6. The method for multi-position posture memory control of an electric sofa according to claim 1, characterized in that, It also includes intelligent learning optimization steps: S61 records each posture adjustment operation performed by the user, including the adjustment level, modified parameters, usage duration, and usage time. S62 regularly performs statistical analysis on user data to calculate the usage frequency and commonly modified parameters for each gear level; When the usage frequency of a certain custom gear exceeds a preset threshold, S63 automatically upgrades it to a frequently used gear. S64 automatically optimizes the default parameters for the corresponding gear based on the user's frequently modified parameters and pushes optimization suggestions to the user.

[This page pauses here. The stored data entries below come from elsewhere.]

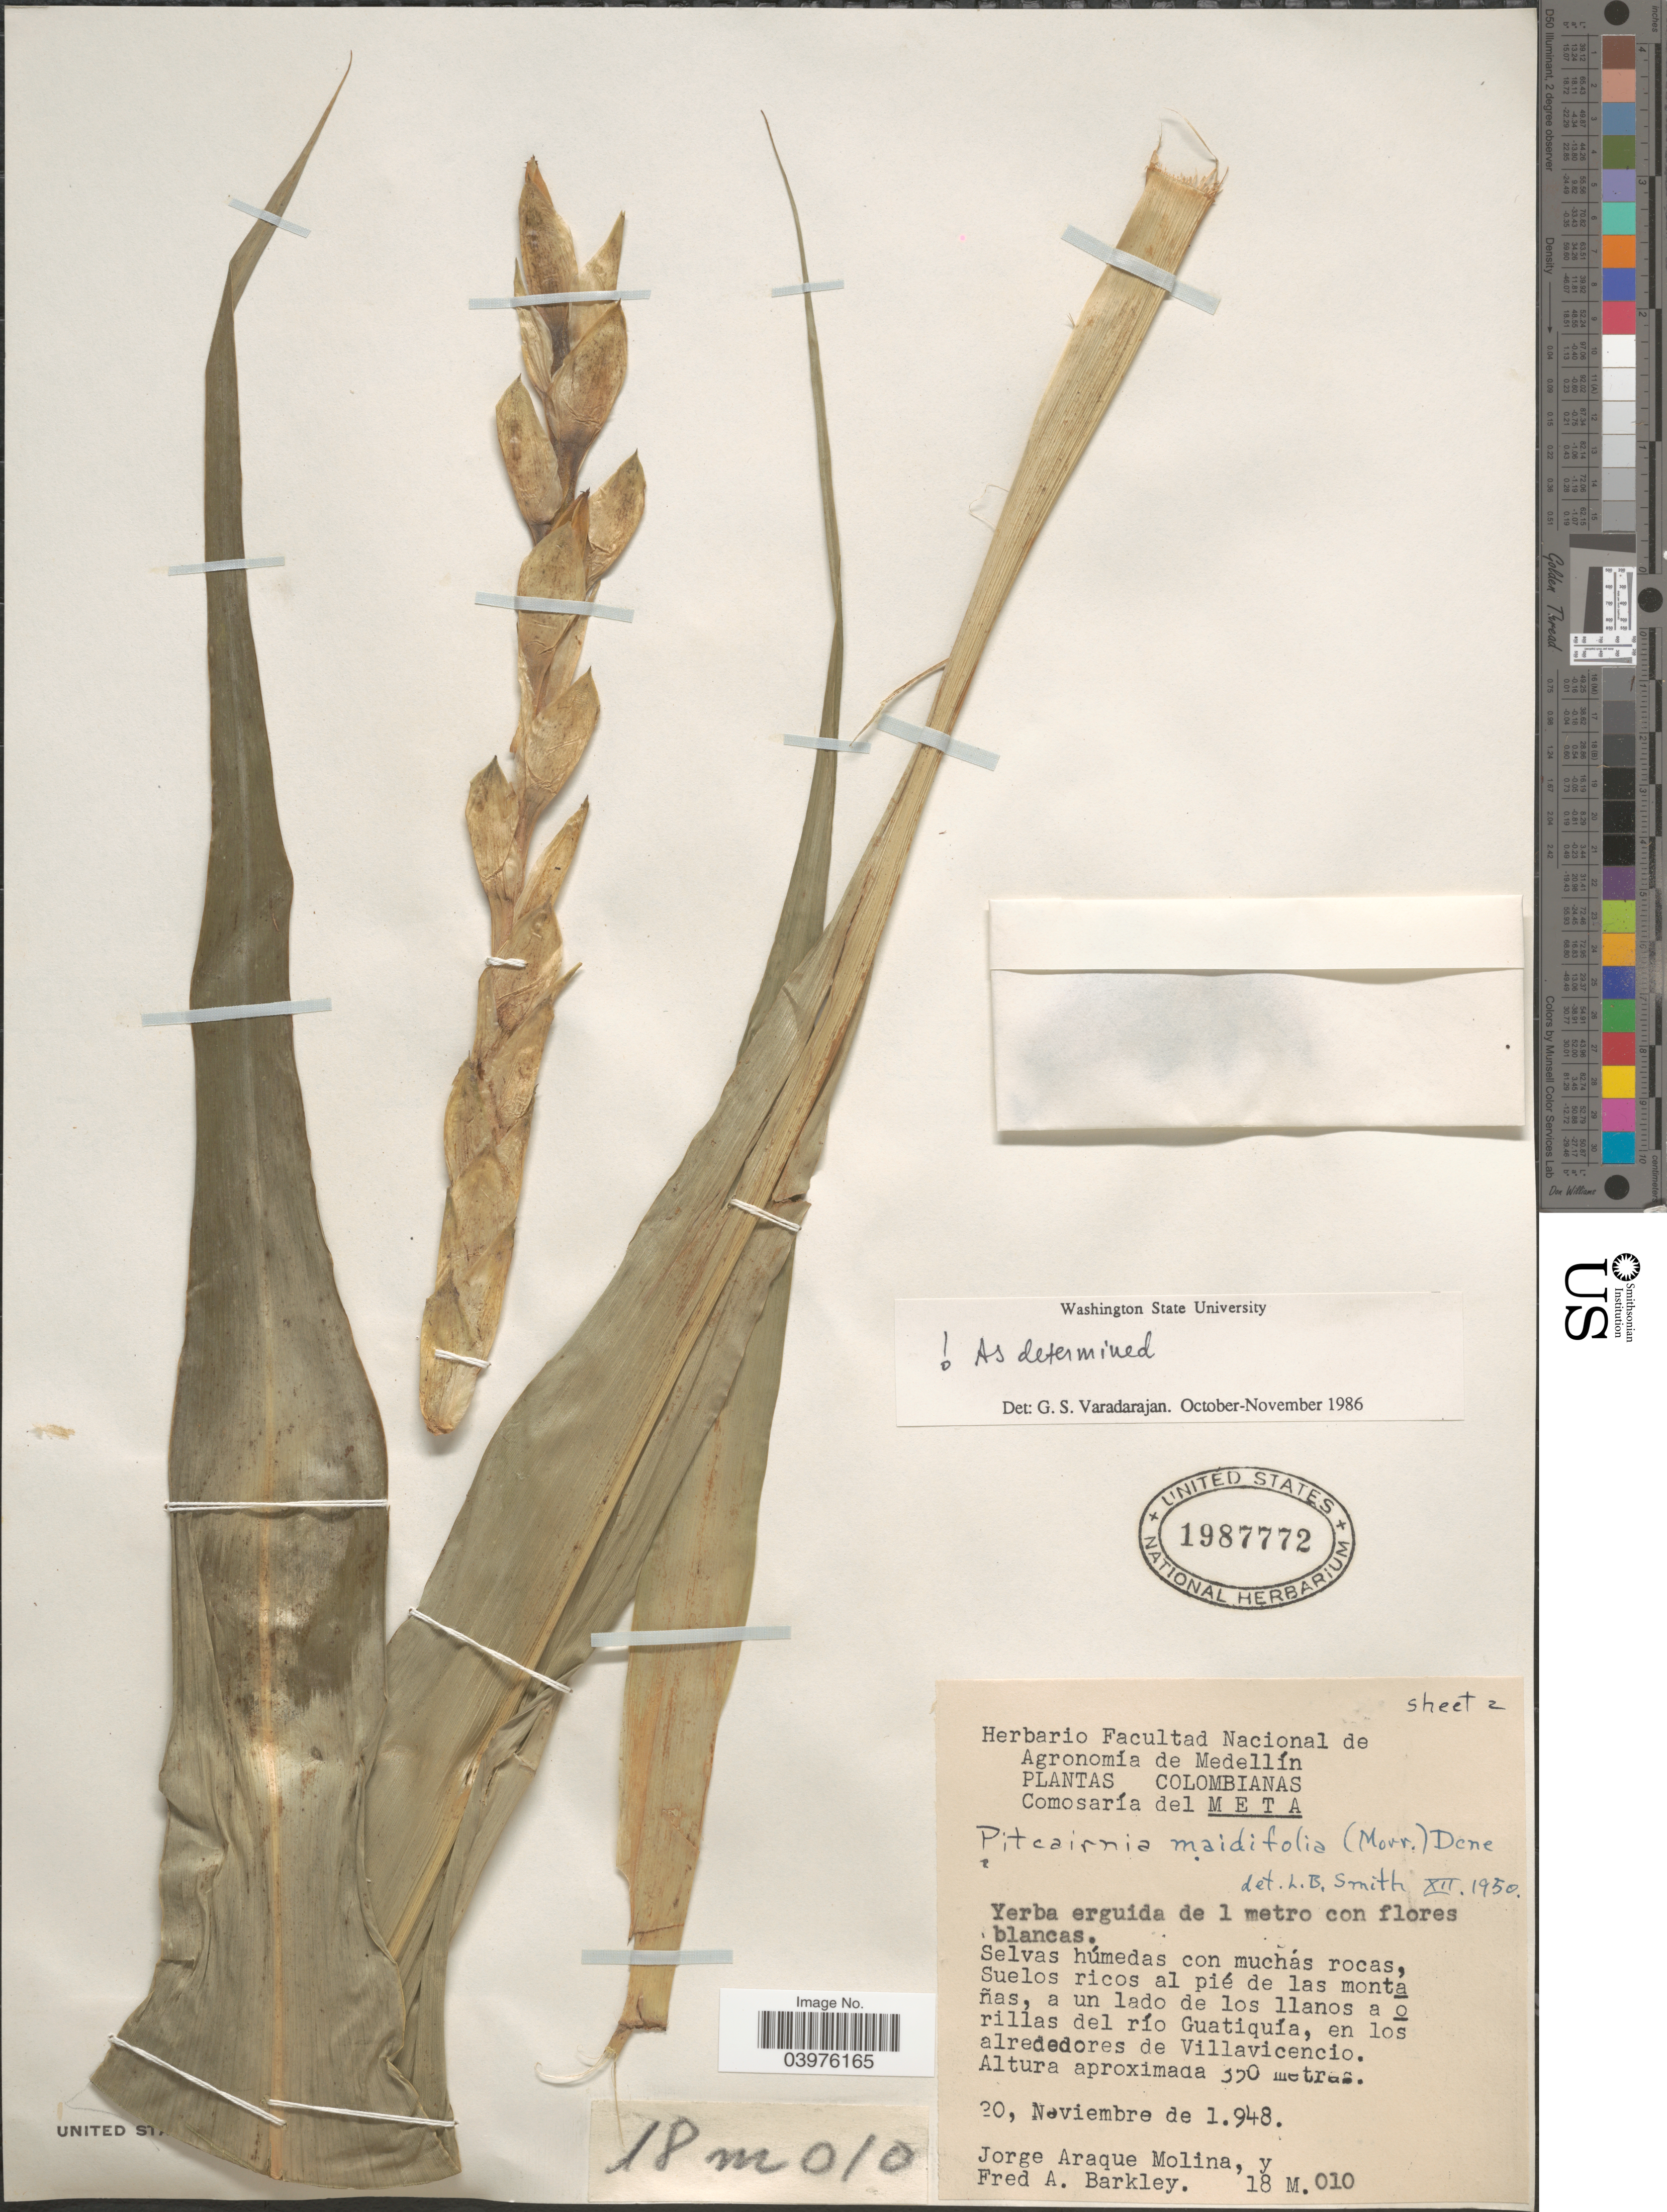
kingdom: Plantae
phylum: Tracheophyta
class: Liliopsida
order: Poales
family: Bromeliaceae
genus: Pitcairnia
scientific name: Pitcairnia maidifolia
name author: (C. Morren) Decne. ex Planch.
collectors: J. Araque Molina & F. A. Barkley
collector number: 18M010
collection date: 1948-11-20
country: Colombia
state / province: Meta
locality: Comosaría del Meta. Selvas húmedas con muchás rocas, Suelos ricos al pié de las montañas, a un lado de los llanos a orillas del río Guatiquía, en los alrededores de Villavicencio.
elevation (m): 350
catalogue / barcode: US 1987772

7. The method for multi-position posture memory control of an electric sofa according to claim 1, characterized in that, The anomaly protection of S5 specifically includes the following steps: The S51 monitors the operating current of each motor in real time. When the current exceeds the preset threshold and the duration exceeds the preset time, it is determined to be an overload and the motor is stopped immediately. The S52 monitors the running speed of each joint in real time, and reduces the motor output power when the speed exceeds the preset maximum speed. The S53 uses environmental sensors to detect obstacles in the sofa's movement path. When an obstacle is detected, it immediately stops running and automatically resumes running after the obstacle is removed.

8. The method for multi-position posture memory control of an electric sofa according to claim 1, characterized in that: The interaction method of S3 includes at least one of physical buttons, touch screen, voice control, mobile terminal application, and remote control; the posture parameters include at least one of backrest angle, footrest angle, headrest angle, and lumbar support extension.

9. A multi-position posture memory control system for an electric sofa that implements the method of any one of claims 1-8, characterized in that, include: The main control module, as the core control unit of the system, is used to execute control algorithms and logic processing; The attitude acquisition module is electrically connected to the main control module and is used to acquire the attitude parameters of each movable joint of the electric sofa in real time. The multi-channel drive module is electrically connected to the main control module and is used to drive the motors of each joint according to the instructions of the main control module. A multi-user storage module, electrically connected to the main control module, is used to store the independent attitude memory parameters of multiple users; The human-computer interaction module is electrically connected to the main control module and is used to receive user commands and provide feedback on the system status. The user identification module is electrically connected to the main control module and is used to identify the user and automatically load the corresponding memory parameters. The intelligent learning module, electrically connected to the main control module, is used to analyze user habits and optimize posture parameters.

10. The multi-position posture memory control system for an electric sofa according to claim 9, characterized in that: The attitude acquisition module includes multiple angle sensors, which are respectively installed on each movable joint; The multi-channel drive module includes multiple independent motor drive units, each drive unit corresponding to a joint motor; The multi-user storage module is divided into multiple independent user memory partitions; The user identification module includes a wireless communication unit and a human body detection unit; The human-computer interaction module includes a button unit, a display unit, a voice recognition unit, and a wireless communication unit.